Internal Working Groups as a Leadership Tool
TLDR: designing and facilitating structured, time-bound working groups to address persistent strategic questions, strengthen trust, and reduce silos
I have supported a national, fully remote, mission-driven organization in designing structured ways to engage staff around recurring internal questions.
Over time, leadership noticed that certain themes kept resurfacing in all-staff conversations—particularly around strategic direction and their use of emerging technologies.
Rather than responding with repeated top-down messaging, we developed a participatory structure: one that could surface staff thinking in a productive way while still allowing the organization to move forward.
Turning Recurring Internal Questions into Co-Created Clarity
We created time-bound, opt-in working groups focused on specific organizational priorities and persistent staff wonderings. This model has now been used across multiple recurring themes, including the organization’s strategic direction and use of AI in their work.

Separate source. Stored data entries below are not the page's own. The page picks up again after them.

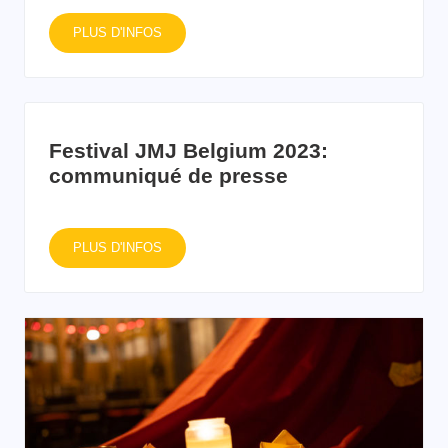
PLUS D'INFOS
Festival JMJ Belgium 2023:
communiqué de presse
PLUS D'INFOS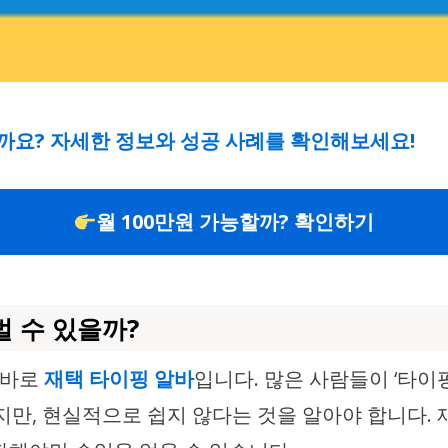
할까요? 자세한 정보와 성공 사례를 확인해보세요!
월 100만원 가능할까? 확인하기
벌 수 있을까?
 바로
재택 타이핑 알바
입니다. 많은 사람들이 ‘타이
지만, 현실적으로 쉽지 않다는 것을 알아야 합니다.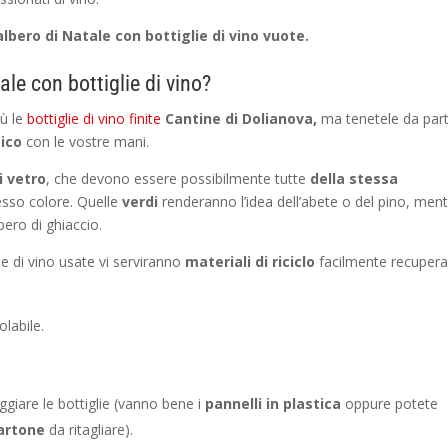
albero di Natale con bottiglie di vino vuote.
ale con bottiglie di vino?
iù le
bottiglie di vino finite
Cantine di Dolianova,
ma tenetele da par
ico
con le vostre mani.
i vetro
, che devono essere possibilmente tutte
della stessa
sso colore. Quelle
verdi
renderanno l’idea dell’abete o del pino, men
ero di ghiaccio.
ie di vino usate vi serviranno
materiali di riciclo
facilmente recuperab
labile.
poggiare le bottiglie (vanno bene i
pannelli in plastica
oppure potete
cartone
da ritagliare).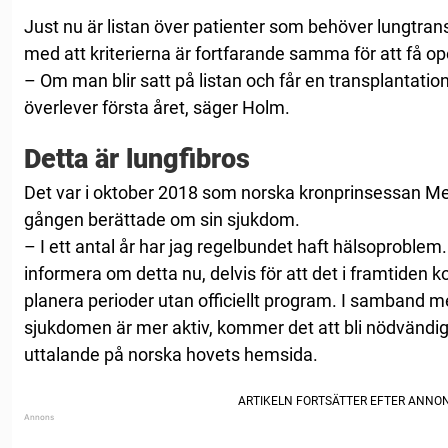
Just nu är listan över patienter som behöver lungtrans
med att kriterierna är fortfarande samma för att få o
– Om man blir satt på listan och får en transplantation
överlever första året, säger Holm.
Detta är lungfibros
Det var i oktober 2018 som norska kronprinsessan Mett
gången berättade om sin sjukdom.
– I ett antal år har jag regelbundet haft hälsoproblem.
informera om detta nu, delvis för att det i framtiden 
planera perioder utan officiellt program. I samband 
sjukdomen är mer aktiv, kommer det att bli nödvändigt,
uttalande på norska hovets hemsida.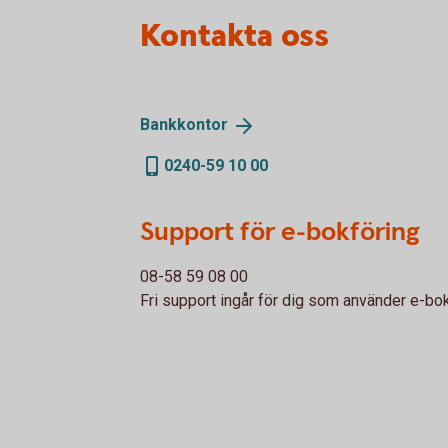
Kontakta oss
Bankkontor
0240-59 10 00
Support för e-bokföring
08-58 59 08 00
Fri support ingår för dig som använder e-bok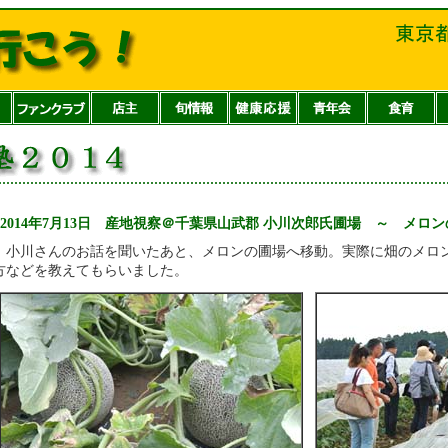
■2014年7月13日 産地視察＠千葉県山武郡 小川次郎氏圃場 ～ メロ
小川さんのお話を聞いたあと、メロンの圃場へ移動。実際に畑のメロ
方などを教えてもらいました。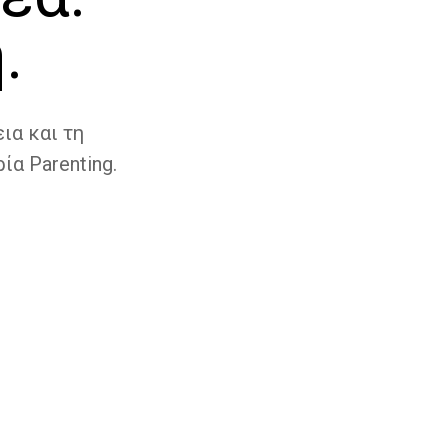
.
ια και τη
ία Parenting.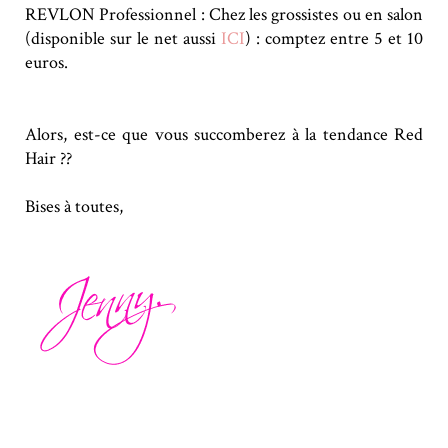
REVLON Professionnel : Chez les grossistes ou en salon
(disponible sur le net aussi
ICI
) : comptez entre 5 et 10
euros.
Alors, est-ce que vous succomberez à la tendance Red
Hair ??
Bises à toutes,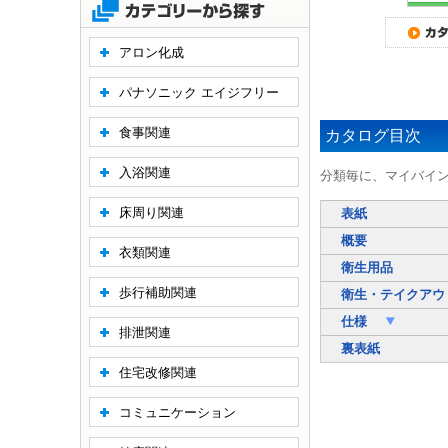
アロン化成
パナソニック エイジフリー
食事関連
カタログ目次
入浴関連
分類毎に、マイバイ
床周り関連
表紙
概要
衣類関連
衛生用品
歩行補助関連
衛生・テイクアウ
仕様
排泄関連
裏表紙
住宅改修関連
コミュニケーション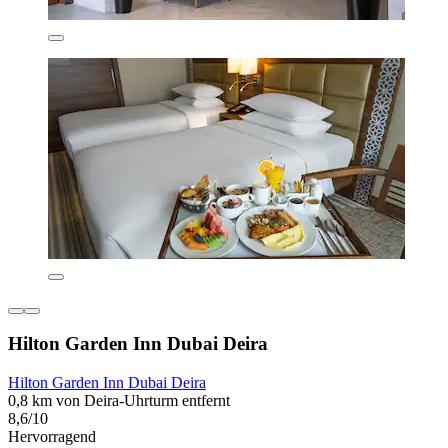
Hilton Garden Inn Dubai Deira
Hilton Garden Inn Dubai Deira
0,8 km von Deira-Uhrturm entfernt
8,6/10
Hervorragend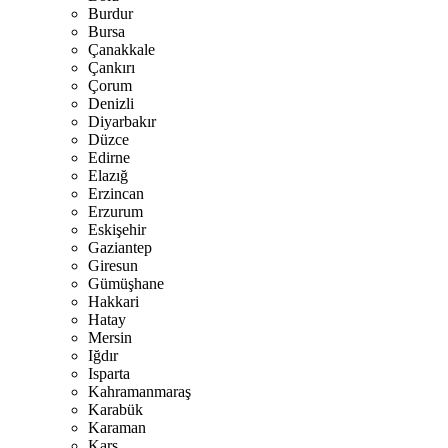
Burdur
Bursa
Çanakkale
Çankırı
Çorum
Denizli
Diyarbakır
Düzce
Edirne
Elazığ
Erzincan
Erzurum
Eskişehir
Gaziantep
Giresun
Gümüşhane
Hakkari
Hatay
Mersin
Iğdır
Isparta
Kahramanmaraş
Karabük
Karaman
Kars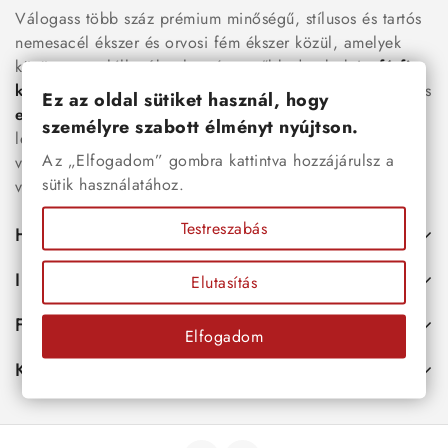
Válogass több száz prémium minőségű, stílusos és tartós
nemesacél ékszer és orvosi fém ékszer közül, amelyek
között megtalálhatók a legnépszerűbb darabok is:
férfi
karkötők
, női
nyakláncok
,
karikagyűrűk
,
fülbevalók
és
Ez az oldal sütiket használ, hogy
esküvői kiegészítők
egyaránt. Webáruházunkban a
személyre szabott élményt nyújtson.
legújabb trendeket követő, mégis időtálló ékszerek közül
Az „Elfogadom” gombra kattintva hozzájárulsz a
választhatsz – legyen szó ajándékról, mindennapi
sütik használatához.
viseletről vagy különleges alkalmakról.
Testreszabás
Hasznos
Információk
Elutasítás
Fiókod
Elfogadom
Kapcsolat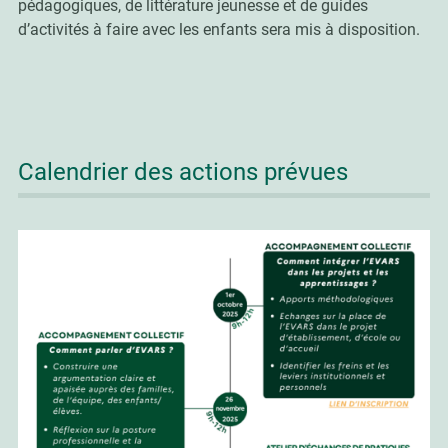
pédagogiques, de littérature jeunesse et de guides
d’activités à faire avec les enfants sera mis à disposition.
Calendrier des actions prévues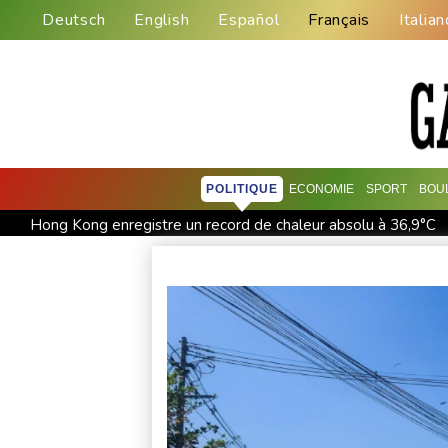
Deutsch
English
Español
Français
Italian
POLITIQUE
ECONOMIE
SPORT
BOU
Hong Kong enregistre un record de chaleur absolu à 36,9°C
Les éclipses, une opportunité lumineuse pour les scientifique
Aux Etats-Unis, la colère monte contre un vaste réseau de su
Dans le nord-est de l'Afghanistan, une ruée vers l'or qui bou
Indonésie : un parc national fermé à Java où des incendies s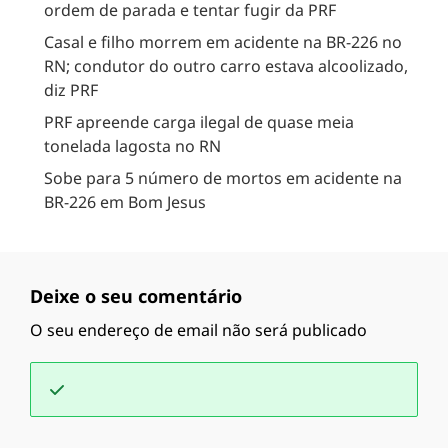
ordem de parada e tentar fugir da PRF
Casal e filho morrem em acidente na BR-226 no
RN; condutor do outro carro estava alcoolizado,
diz PRF
PRF apreende carga ilegal de quase meia
tonelada lagosta no RN
Sobe para 5 número de mortos em acidente na
BR-226 em Bom Jesus
Deixe o seu comentário
O seu endereço de email não será publicado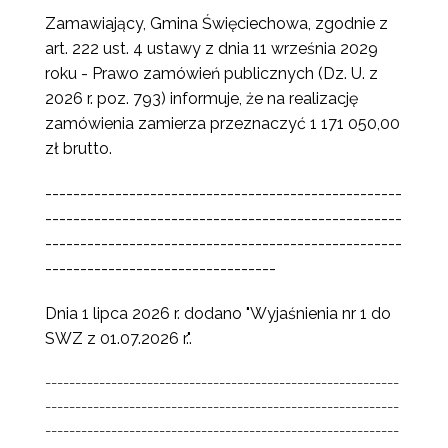
Zamawiający, Gmina Święciechowa, zgodnie z
art. 222 ust. 4 ustawy z dnia 11 września 2029
roku - Prawo zamówień publicznych (Dz. U. z
2026 r. poz. 793) informuje, że na realizację
zamówienia zamierza przeznaczyć 1 171 050,00
zł brutto.
---------------------------------------------------
---------------------------------------------------
---------------------------------------------------
---------------------------------
Dnia 1 lipca 2026 r. dodano "Wyjaśnienia nr 1 do
SWZ z 01.07.2026 r.".
-----------------------------------------------------------
-----------------------------------------------------------
-----------------------------------------------------------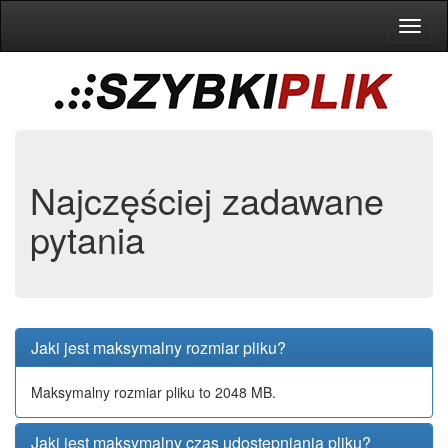
Toggl
naviga
Najczęściej zadawane
pytania
Jaki jest maksymalny rozmiar pliku?
Maksymalny rozmiar pliku to 2048 MB.
Jaki jest maksymalny czas udostępniania pliku?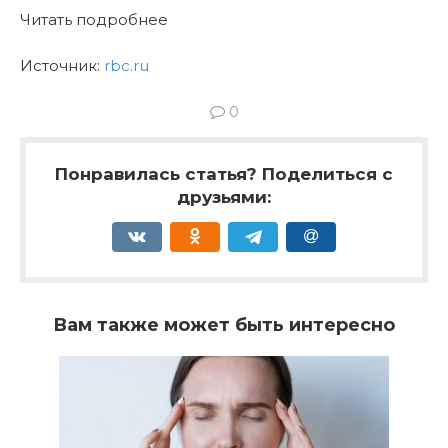
Читать подробнее
Источник:
rbc.ru
0
Понравилась статья? Поделиться с
друзьями:
Вам также может быть интересно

Each iteration follows a consistent structure:
Clear purpose and scope
Defined (and limited) timeline
Structured dialogue formats
Optional staff participation
Direct engagement with leadership’s draft thinking
Explicit pathways for how input informs future decisions
These were not open-ended forums but rather intentionally designed containers with a beginning, middle, and end—built to convert dialogue into direction. This allowed staff to:
Engage with one another across teams
Surface real questions and tensions
React to and refine emerging strategy
Provide structured feedback
Help shape future decisions
Translating Insight Into Action
Throughout the cycle, I synthesize staff input into themes and decision-relevant insights for leadership. This step ensures the process is not just about participation, but about contributing to the shape of the organization.
Working Groups Build Capacity
These groups not only contribute to the organization’s direction, but also build capacity for participants.
In one working group, after just a month of weekly sessions, pulse surveys showed improvement across four areas for respondants:
I can identify new opportunities for AI to advance our mission
I can think of ways generative AI can be used beyond chatbots
I can identify potential AI risks
I can identify ways to mitigate AI risks
This is accomplished through peer-to-peer learning, with participants sharing their expertise with one another. This builds the overall capacity of the group in the topic at hand and also provides organic leadership opportunities for staff.
Ongoing Cross-Team Connection
In addition to topic-specific working groups, I designed an additional lightweight recurring structure to address team silos within a department.
Team members had expressed a desire for:
More time together
Greater visibility into each other’s work
Informal opportunities to learn from each other
I developed a small-group, low-effort format that could be facilitated internally on a recurring basis. This structure created consistent cross-team exchange without adding significant operational burden.